DESCRIPTION (provided by applicant): Much of the information animals receive from the environment is gathered through G protein-coupled receptors (GPCRs). The ability to attenuate the signaling of these receptors would be most desirable in order to have an accurate perception of the environment. Additionally, the association between sensory inputs required for synaptic plasticity and learning should also be dependent on the precise timing and magnitude of signaling through these receptors. A primary function of arrestins, to down regulate activated GPCRs, suggests that these proteins are fundamental to the processes of sensory processing and association. The objective of the proposed research is to understand the function of the kurtz non-visual arrestin within the nervous system of Drosophila, and thereby determine the importance of agonist-induced desensitization of G protein-coupled receptors in behavior. The proposed studies will utilize mutants of the kurtz arrestin and newly generated transgenes to examine the function of the kurtz arrestin in sensory processing, and in both negatively-reinforced associative and operant conditioning learning paradigms. Specifically, the experiments will ask the question of whether the rapid desensitization and the resensitization of activated GPCRs is a requirement for accurate olfactory processing and in the processes of learning and memory. Additional experiments will characterize the biochemical and cellular properties of the kurtz arrestin. These results may allow for specific correlations to be drawn between behavioral phenotypes and the interactions with a specific GPCR. If agonist-induced desensitization of GPCRs is indeed critical to accurately time neuronal inputs so as to maximize informative associations, then arrestins may become attractive targets for cognitive enhancers that may eventually help treat aging associated memory decline as well as cognitive disorders including Alzheimer's disease.

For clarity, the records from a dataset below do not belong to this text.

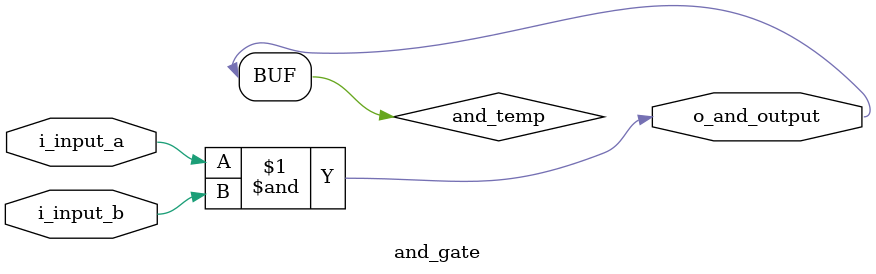
<source format=v>
module and_gate
(
    i_input_a,   // AND input a
    i_input_b,   // AND input b 
    o_and_output // AND output 
);

// Defining inputs and outputs 
input i_input_a;
input i_input_b;
output o_and_output;

// Defining output for AND gate
wire and_temp;
assign and_temp = i_input_a & i_input_b;

assign o_and_output = and_temp;

endmodule 
</source>
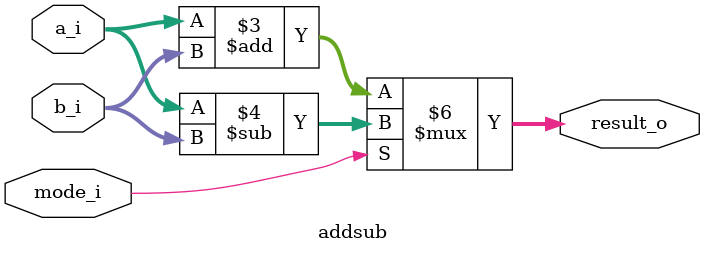
<source format=sv>
module addsub (
    input logic [4:0] a_i,
    input logic [4:0] b_i,
    input logic       mode_i,

    output logic [4:0] result_o
    );

    // add your implementation here
    // use the mode_i signal to select between addition and subtraction
    // use two's complement for subtraction
    // start simple by doing addition with one bit only
    always_comb begin
        if (mode_i == 1'b0) begin
            result_o = a_i + b_i;
        end else begin
            result_o = a_i - b_i;
        end
    end
endmodule

</source>
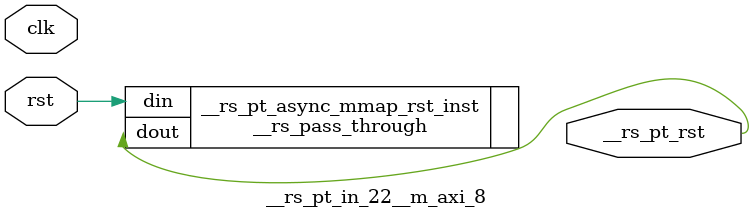
<source format=v>
`timescale 1 ns / 1 ps
/**   Generated by RapidStream   **/
module __rs_pt_in_22__m_axi_8 #(
    parameter BufferSize         = 32,
    parameter BufferSizeLog      = 5,
    parameter AddrWidth          = 64,
    parameter AxiSideAddrWidth   = 64,
    parameter DataWidth          = 512,
    parameter DataWidthBytesLog  = 6,
    parameter WaitTimeWidth      = 4,
    parameter BurstLenWidth      = 8,
    parameter EnableReadChannel  = 1,
    parameter EnableWriteChannel = 1,
    parameter MaxWaitTime        = 3,
    parameter MaxBurstLen        = 15
) (
    output wire __rs_pt_rst,
    input wire  clk,
    input wire  rst
);




__rs_pass_through #(
    .WIDTH (1)
) __rs_pt_async_mmap_rst_inst /**   Generated by RapidStream   **/ (
    .din  (rst),
    .dout (__rs_pt_rst)
);

endmodule  // __rs_pt_in_22__m_axi_8
</source>
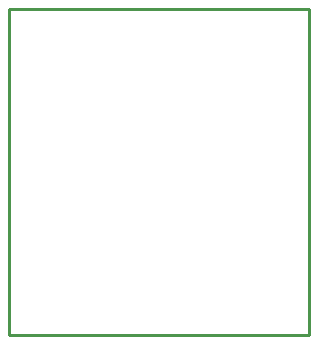
<source format=gbr>
G04 EAGLE Gerber RS-274X export*
G75*
%MOMM*%
%FSLAX34Y34*%
%LPD*%
%IN*%
%IPPOS*%
%AMOC8*
5,1,8,0,0,1.08239X$1,22.5*%
G01*
%ADD10C,0.254000*%


D10*
X0Y0D02*
X253800Y0D01*
X253800Y276100D01*
X0Y276100D01*
X0Y0D01*
M02*

</source>
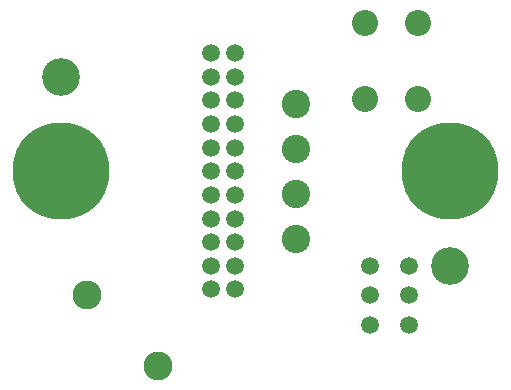
<source format=gts>
G04*
G04 #@! TF.GenerationSoftware,Altium Limited,Altium Designer,20.1.8 (145)*
G04*
G04 Layer_Color=8388736*
%FSTAX43Y43*%
%MOMM*%
G71*
G04*
G04 #@! TF.SameCoordinates,DCFB0F7C-07F7-4DEC-9F4C-8A45A990D123*
G04*
G04*
G04 #@! TF.FilePolarity,Negative*
G04*
G01*
G75*
%ADD10C,1.503*%
%ADD11C,2.403*%
%ADD12C,3.203*%
%ADD13C,2.203*%
%ADD14C,2.453*%
%ADD15C,8.203*%
D10*
X009325Y0085D02*
D03*
Y0083D02*
D03*
Y0081D02*
D03*
Y0079D02*
D03*
Y0077D02*
D03*
Y0075D02*
D03*
Y0073D02*
D03*
Y0071D02*
D03*
Y0069D02*
D03*
Y0067D02*
D03*
Y0065D02*
D03*
X009125Y0081D02*
D03*
Y0083D02*
D03*
Y0085D02*
D03*
Y0073D02*
D03*
Y0075D02*
D03*
Y0077D02*
D03*
Y0079D02*
D03*
Y0065D02*
D03*
Y0067D02*
D03*
Y0069D02*
D03*
Y0071D02*
D03*
X01047Y0067D02*
D03*
Y00645D02*
D03*
Y0062D02*
D03*
X0108Y0067D02*
D03*
Y00645D02*
D03*
Y0062D02*
D03*
D11*
X00984Y0080715D02*
D03*
Y0076905D02*
D03*
Y0073095D02*
D03*
Y0069285D02*
D03*
D12*
X01115Y0067D02*
D03*
X00785Y0083D02*
D03*
D13*
X0104289Y0081095D02*
D03*
X0108789D02*
D03*
X0104289Y0087595D02*
D03*
X0108789D02*
D03*
D14*
X008075Y00645D02*
D03*
X008675Y00585D02*
D03*
D15*
X01115Y0075D02*
D03*
X00785D02*
D03*
M02*

</source>
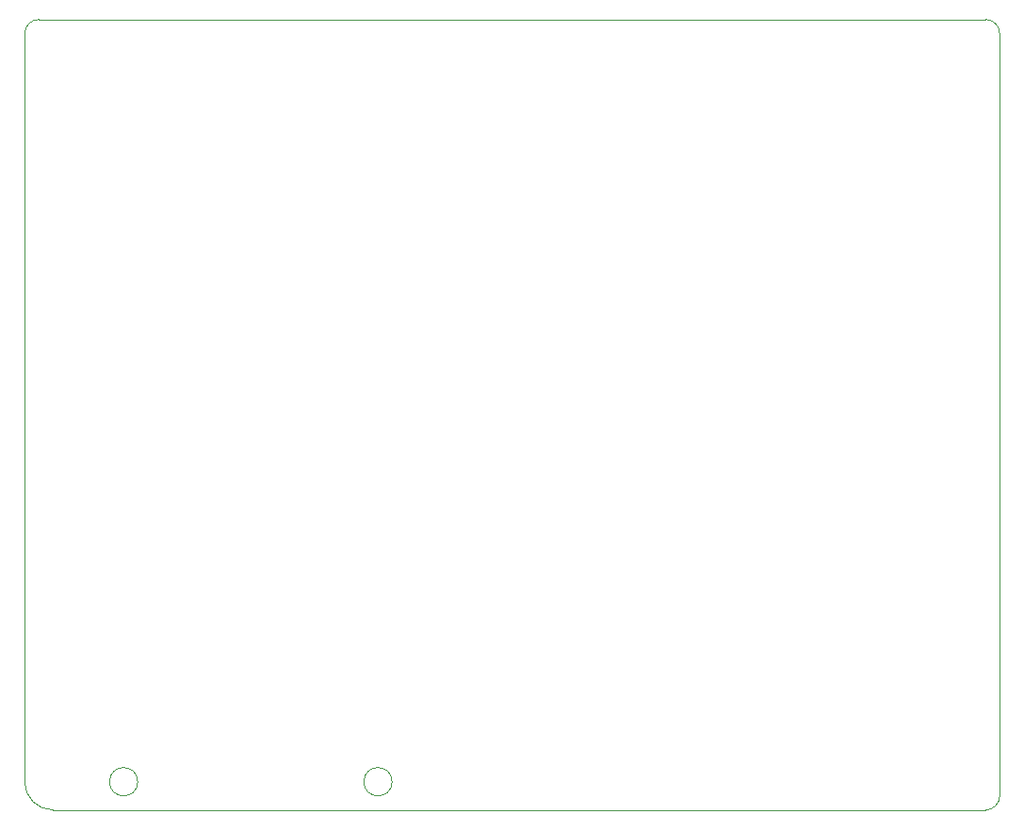
<source format=gbr>
%TF.GenerationSoftware,KiCad,Pcbnew,(5.1.8)-1*%
%TF.CreationDate,2020-11-23T02:20:36+03:00*%
%TF.ProjectId,morphesp240_g850_interface,6d6f7270-6865-4737-9032-34305f673835,1.0*%
%TF.SameCoordinates,Original*%
%TF.FileFunction,Profile,NP*%
%FSLAX46Y46*%
G04 Gerber Fmt 4.6, Leading zero omitted, Abs format (unit mm)*
G04 Created by KiCad (PCBNEW (5.1.8)-1) date 2020-11-23 02:20:36*
%MOMM*%
%LPD*%
G01*
G04 APERTURE LIST*
%TA.AperFunction,Profile*%
%ADD10C,0.050000*%
%TD*%
G04 APERTURE END LIST*
D10*
X163830000Y-127000000D02*
X163830000Y-58420000D01*
X163830000Y-127000000D02*
G75*
G02*
X162560000Y-128270000I-1270000J0D01*
G01*
X78740000Y-128270000D02*
G75*
G02*
X76200000Y-125730000I0J2540000D01*
G01*
X162560000Y-57150000D02*
G75*
G02*
X163830000Y-58420000I0J-1270000D01*
G01*
X109220000Y-125730000D02*
G75*
G03*
X109220000Y-125730000I-1270000J0D01*
G01*
X86360000Y-125730000D02*
G75*
G03*
X86360000Y-125730000I-1270000J0D01*
G01*
X162560000Y-128270000D02*
X78740000Y-128270000D01*
X77470000Y-57150000D02*
X162560000Y-57150000D01*
X76200000Y-125730000D02*
X76200000Y-58420000D01*
X76200000Y-58420000D02*
G75*
G02*
X77470000Y-57150000I1270000J0D01*
G01*
M02*

</source>
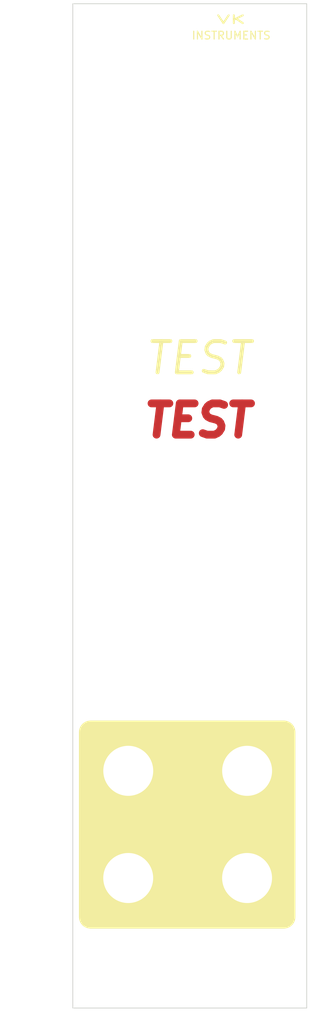
<source format=kicad_pcb>
(kicad_pcb (version 20211014) (generator pcbnew)

  (general
    (thickness 1.6)
  )

  (paper "A4")
  (layers
    (0 "F.Cu" signal)
    (31 "B.Cu" signal)
    (32 "B.Adhes" user "B.Adhesive")
    (33 "F.Adhes" user "F.Adhesive")
    (34 "B.Paste" user)
    (35 "F.Paste" user)
    (36 "B.SilkS" user "B.Silkscreen")
    (37 "F.SilkS" user "F.Silkscreen")
    (38 "B.Mask" user)
    (39 "F.Mask" user)
    (40 "Dwgs.User" user "User.Drawings")
    (41 "Cmts.User" user "User.Comments")
    (42 "Eco1.User" user "User.Eco1")
    (43 "Eco2.User" user "User.Eco2")
    (44 "Edge.Cuts" user)
    (45 "Margin" user)
    (46 "B.CrtYd" user "B.Courtyard")
    (47 "F.CrtYd" user "F.Courtyard")
    (48 "B.Fab" user)
    (49 "F.Fab" user)
    (50 "User.1" user)
    (51 "User.2" user)
    (52 "User.3" user)
    (53 "User.4" user)
    (54 "User.5" user)
    (55 "User.6" user)
    (56 "User.7" user)
    (57 "User.8" user)
    (58 "User.9" user)
  )

  (setup
    (pad_to_mask_clearance 0)
    (pcbplotparams
      (layerselection 0x00010fc_ffffffff)
      (disableapertmacros false)
      (usegerberextensions false)
      (usegerberattributes true)
      (usegerberadvancedattributes true)
      (creategerberjobfile true)
      (svguseinch false)
      (svgprecision 6)
      (excludeedgelayer true)
      (plotframeref false)
      (viasonmask false)
      (mode 1)
      (useauxorigin false)
      (hpglpennumber 1)
      (hpglpenspeed 20)
      (hpglpendiameter 15.000000)
      (dxfpolygonmode true)
      (dxfimperialunits true)
      (dxfusepcbnewfont true)
      (psnegative false)
      (psa4output false)
      (plotreference true)
      (plotvalue true)
      (plotinvisibletext false)
      (sketchpadsonfab false)
      (subtractmaskfromsilk false)
      (outputformat 1)
      (mirror false)
      (drillshape 1)
      (scaleselection 1)
      (outputdirectory "")
    )
  )

  (net 0 "")

  (footprint "MountingHole:MountingHole_6.4mm_M6" (layer "F.Cu") (at 22.352 30.078))

  (footprint "MountingHole:MountingHole_6.4mm_M6" (layer "F.Cu") (at 7.112 98.15))

  (footprint "MountingHole:MountingHole_6.4mm_M6" (layer "F.Cu") (at 7.107 30.078))

  (footprint "MountingHole:MountingHole_6.4mm_M6" (layer "F.Cu") (at 7.112 16.362))

  (footprint "MountingHole:MountingHole_6.4mm_M6" (layer "F.Cu") (at 22.357 98.15))

  (footprint "MountingHole:MountingHole_3.2mm_M3" (layer "F.Cu") (at 7.5 125.5))

  (footprint "eurorack-pmod-module" (layer "F.Cu") (at 0 9.25))

  (footprint "MountingHole:MountingHole_6.4mm_M6" (layer "F.Cu") (at 7.107 111.866))

  (footprint "MountingHole:MountingHole_6.4mm_M6" (layer "F.Cu") (at 22.352 111.866))

  (footprint "MountingHole:MountingHole_6.4mm_M6" (layer "F.Cu") (at 22.357 16.362))

  (footprint "MountingHole:MountingHole_3.2mm_M3" (layer "F.Cu") (at 7.5 3))

  (gr_rect (start 2.286 93.218) (end 27.051 116.84) (layer "F.SilkS") (width 3) (fill solid) (tstamp 92e57cc2-fbbe-4b51-ad98-11f53c08673f))
  (gr_line (start 30 0) (end 30 128.5) (layer "Edge.Cuts") (width 0.1) (tstamp 38fdfd76-31de-4913-89d8-96c40600ac0c))
  (gr_line (start 0 0) (end 0 128.5) (layer "Edge.Cuts") (width 0.1) (tstamp 6038cfa8-d68c-4848-8717-697b4ee2367a))
  (gr_line (start 0 128.5) (end 30 128.5) (layer "Edge.Cuts") (width 0.1) (tstamp 75654130-f9e1-4a94-87a2-30d53d830c13))
  (gr_line (start 0 0) (end 30 0) (layer "Edge.Cuts") (width 0.1) (tstamp 84bf076a-6369-4864-bea0-f5a7f8eb1d3f))
  (gr_text "TEST" (at 16.002 53.34) (layer "F.Cu") (tstamp 1902003f-65f3-4d0d-ae55-18ecc13aebb1)
    (effects (font (size 4 4) (thickness 1) italic))
  )
  (gr_text "INSTRUMENTS" (at 20.32 4.064) (layer "F.SilkS") (tstamp 289ff36a-1e13-4673-82a4-f4125219c430)
    (effects (font (size 1 1) (thickness 0.15)))
  )
  (gr_text "TEST" (at 16.129 45.339) (layer "F.SilkS") (tstamp cc887515-ac47-4bed-9a1a-d0f45961835f)
    (effects (font (size 4 4) (thickness 0.5) italic))
  )
  (gr_text "VK" (at 20.32 2.032) (layer "F.SilkS") (tstamp cd8728ba-f489-4c6d-8cea-e94e8ebfa1f8)
    (effects (font (size 1 2) (thickness 0.25)))
  )

)

</source>
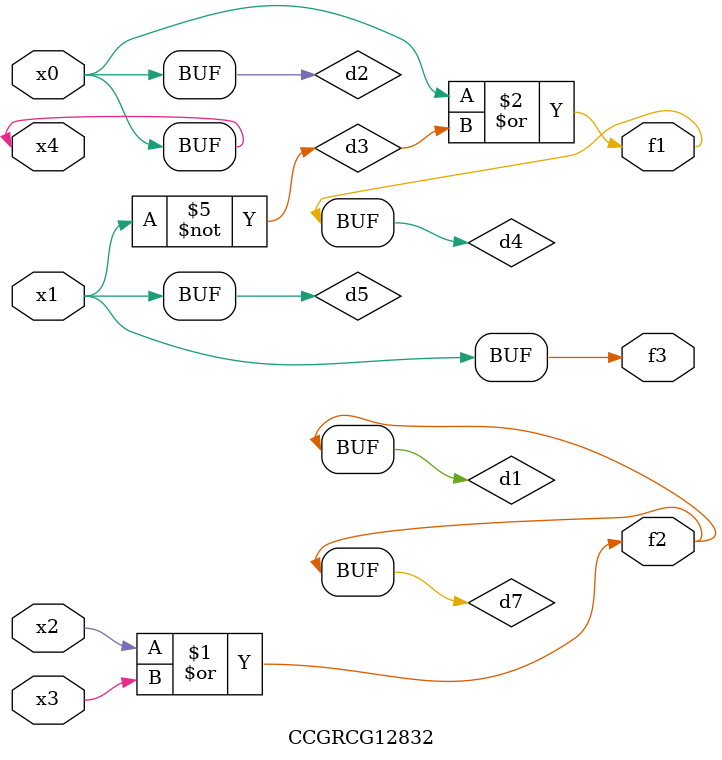
<source format=v>
module CCGRCG12832(
	input x0, x1, x2, x3, x4,
	output f1, f2, f3
);

	wire d1, d2, d3, d4, d5, d6, d7;

	or (d1, x2, x3);
	buf (d2, x0, x4);
	not (d3, x1);
	or (d4, d2, d3);
	not (d5, d3);
	nand (d6, d1, d3);
	or (d7, d1);
	assign f1 = d4;
	assign f2 = d7;
	assign f3 = d5;
endmodule

</source>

描述（由申请人提供）：动物从环境中接收到的大部分信息都是通过 G 蛋白偶联受体 (GPCR) 收集的。为了准确感知环境，最需要减弱这些受体信号传导的能力。此外，突触可塑性和学习所需的感觉输入之间的关联也应取决于通过这些受体发出信号的精确时间和幅度。视紫红质抑制蛋白的主要功能是下调激活的 GPCR，这表明这些蛋白质对于感觉处理和关联过程至关重要。本研究的目的是了解库尔茨非视觉抑制蛋白在果蝇神经系统中的功能，从而确定激动剂诱导的 G 蛋白偶联受体脱敏在行为中的重要性。拟议的研究将利用库尔茨抑制蛋白的突变体和新产生的转基因来检查库尔茨抑制蛋白在感觉处理以及负强化联想和操作性条件反射学习范式中的功能。具体来说，实验将提出这样一个问题：激活的 GPCR 的快速脱敏和重新敏化是否是准确嗅觉处理以及学习和记忆过程中的必要条件。其他实验将表征库尔茨抑制蛋白的生化和细胞特性。这些结果可能允许在行为表型和与特定 GPCR 的相互作用之间得出特定的相关性。如果激动剂诱导的 GPCR 脱敏确实对于准确计时神经元输入以最大化信息关联至关重要，那么抑制蛋白可能成为认知增强剂的有吸引力的目标，最终可能有助于治疗与衰老相关的记忆衰退以及包括阿尔茨海默氏病在内的认知障碍。